BRIEF 1: In the passage on lawn tractor horsepower, what engine do about 90 percent of the machines at garden tractor-pulling contests use?

The consumer perception that they need a 24 hp engine in a lawn tractor is a result of brutal marketing competition. To differentiate, OEM's would use a higher stated hp engine as a selling point against competitors. It is completely a misconception that the lawn mower with a 24 hp engine is better than the one with 16 hp. Neither of the machines will encounter a load high enough to consume that much power. Heck, a midsize Kubota or John Deere is using 18 hp engines to power a 3k lb. machine with 4wd, a bucket loader, backhoe, 72 inch field mowers and have more than enough power. If you have ever been to a garden tractor-pulling contest, 90 percent of them are using a single cylinder Kohler between 10 and 14 hp. Back in the 70's and 80's, a 14 hp tractor was considered a high-powered machine. They were powering 4-foot snow blowers, tillers, dozer blades, turn plows and they had plenty of power. I am a collector and own 30 tractors. I would bet a year’s salary that a 70's era WheelHorse with a 12 hp engine would pull these new 20+ horsepower machine backwards as if they were a tinker toy. Power delivery is what is important. You can put a 30 hp engine in a garden tractor and it will do no more work than it can apply to the ground or implement.

RECORDS TO PROCESS:
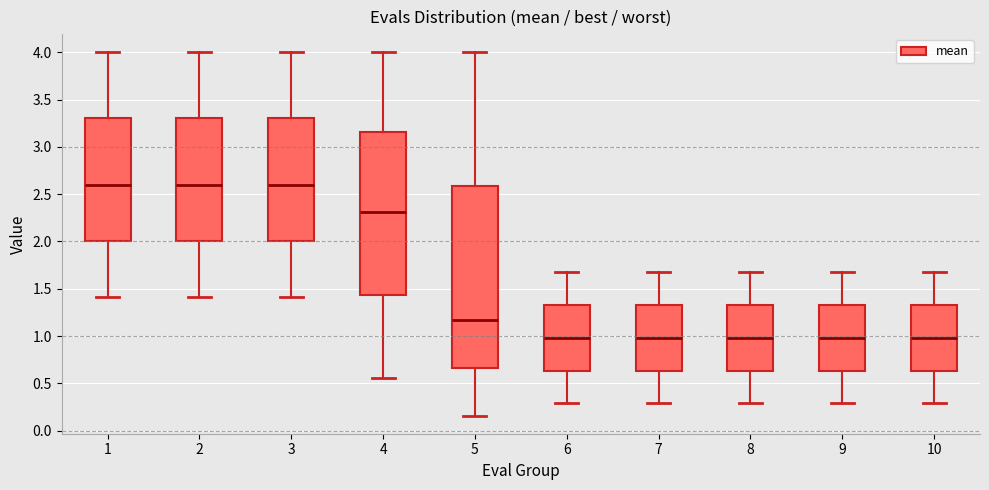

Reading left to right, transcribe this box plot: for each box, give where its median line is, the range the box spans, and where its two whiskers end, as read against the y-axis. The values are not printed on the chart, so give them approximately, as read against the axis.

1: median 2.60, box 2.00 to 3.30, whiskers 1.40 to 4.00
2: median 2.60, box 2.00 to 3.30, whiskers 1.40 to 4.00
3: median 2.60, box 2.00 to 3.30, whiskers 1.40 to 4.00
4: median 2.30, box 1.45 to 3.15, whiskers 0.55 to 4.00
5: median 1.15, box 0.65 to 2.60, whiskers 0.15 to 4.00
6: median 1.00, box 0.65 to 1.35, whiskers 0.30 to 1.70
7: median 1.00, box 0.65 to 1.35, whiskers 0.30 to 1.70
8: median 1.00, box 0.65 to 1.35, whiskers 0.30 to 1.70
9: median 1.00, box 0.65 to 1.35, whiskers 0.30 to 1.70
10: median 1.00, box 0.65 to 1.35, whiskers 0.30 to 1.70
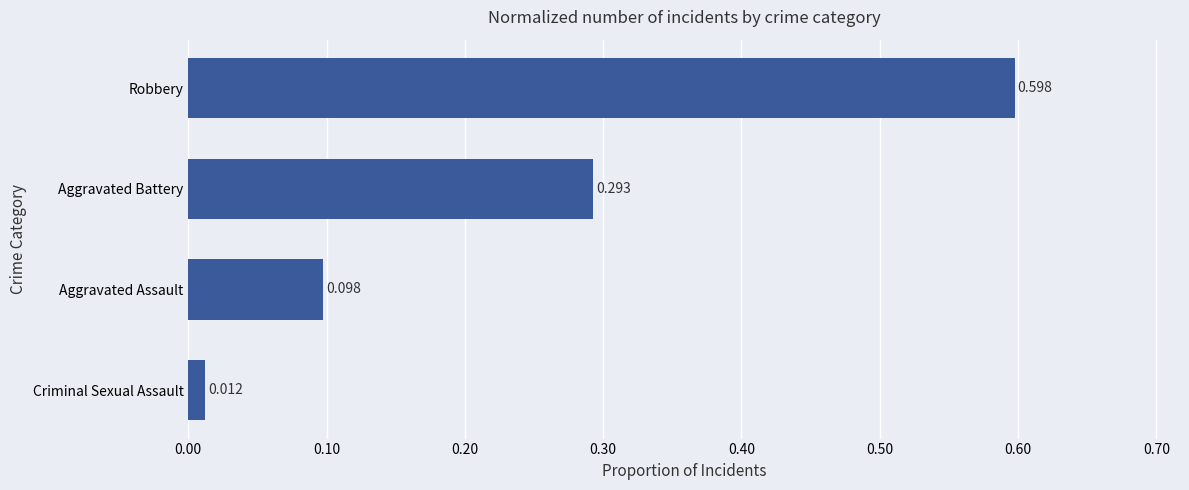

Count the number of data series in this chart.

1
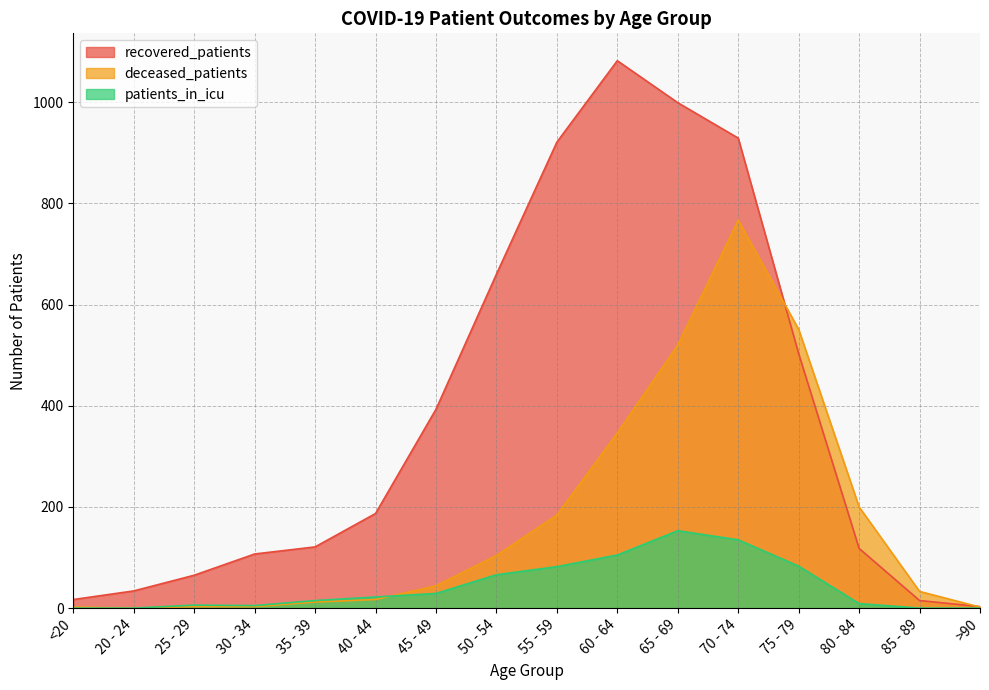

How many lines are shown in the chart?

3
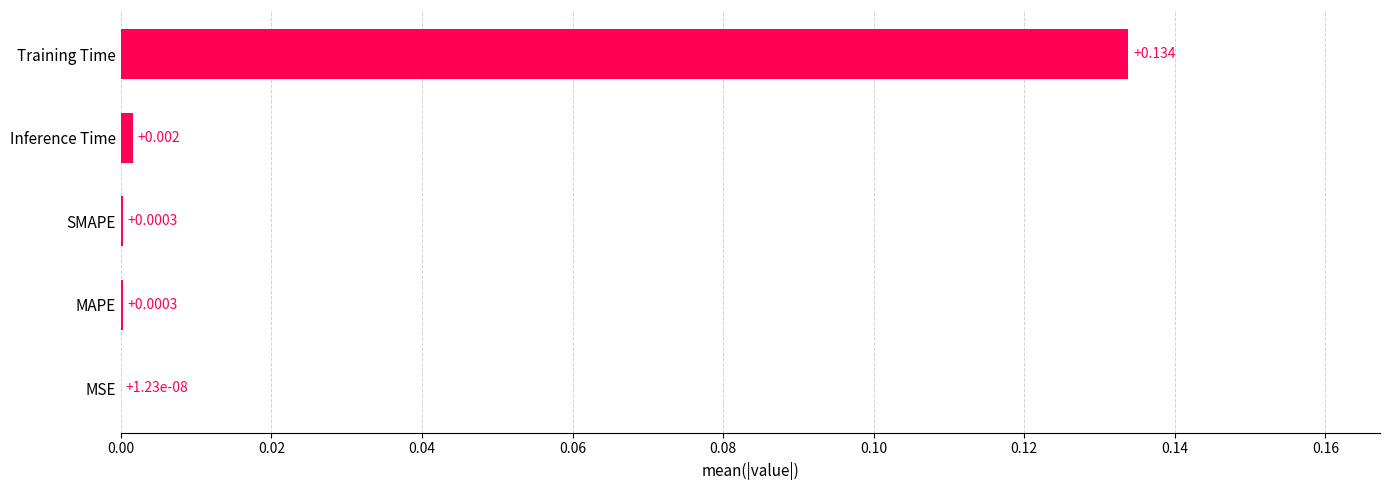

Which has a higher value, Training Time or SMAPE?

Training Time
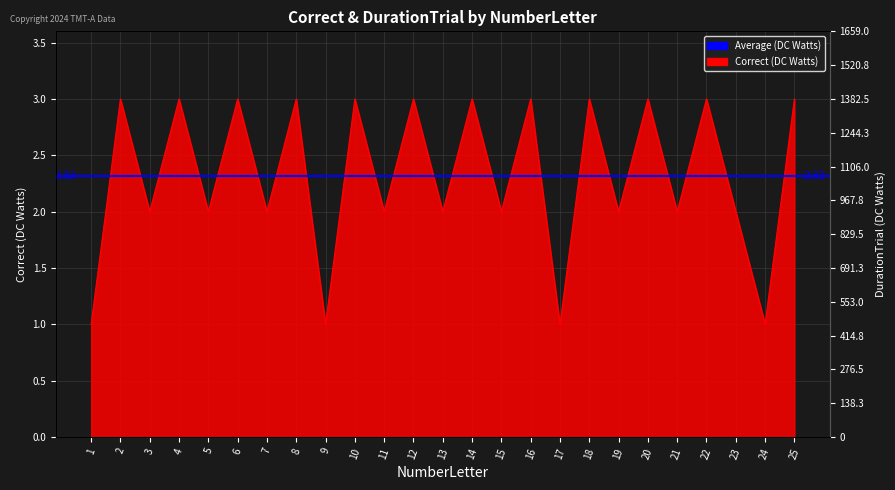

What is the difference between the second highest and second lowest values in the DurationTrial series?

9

BRIEF 2: Reproduce the records from the line containing "Which has a" through the end of the records, without the pictures.

FINAL ANSWER 1: A single-cylinder Kohler between 10 and 14 hp.

FINAL ANSWER 2:
Which has a higher value, Training Time or SMAPE?

Training Time

What is the difference between the second highest and second lowest values in the DurationTrial series?

9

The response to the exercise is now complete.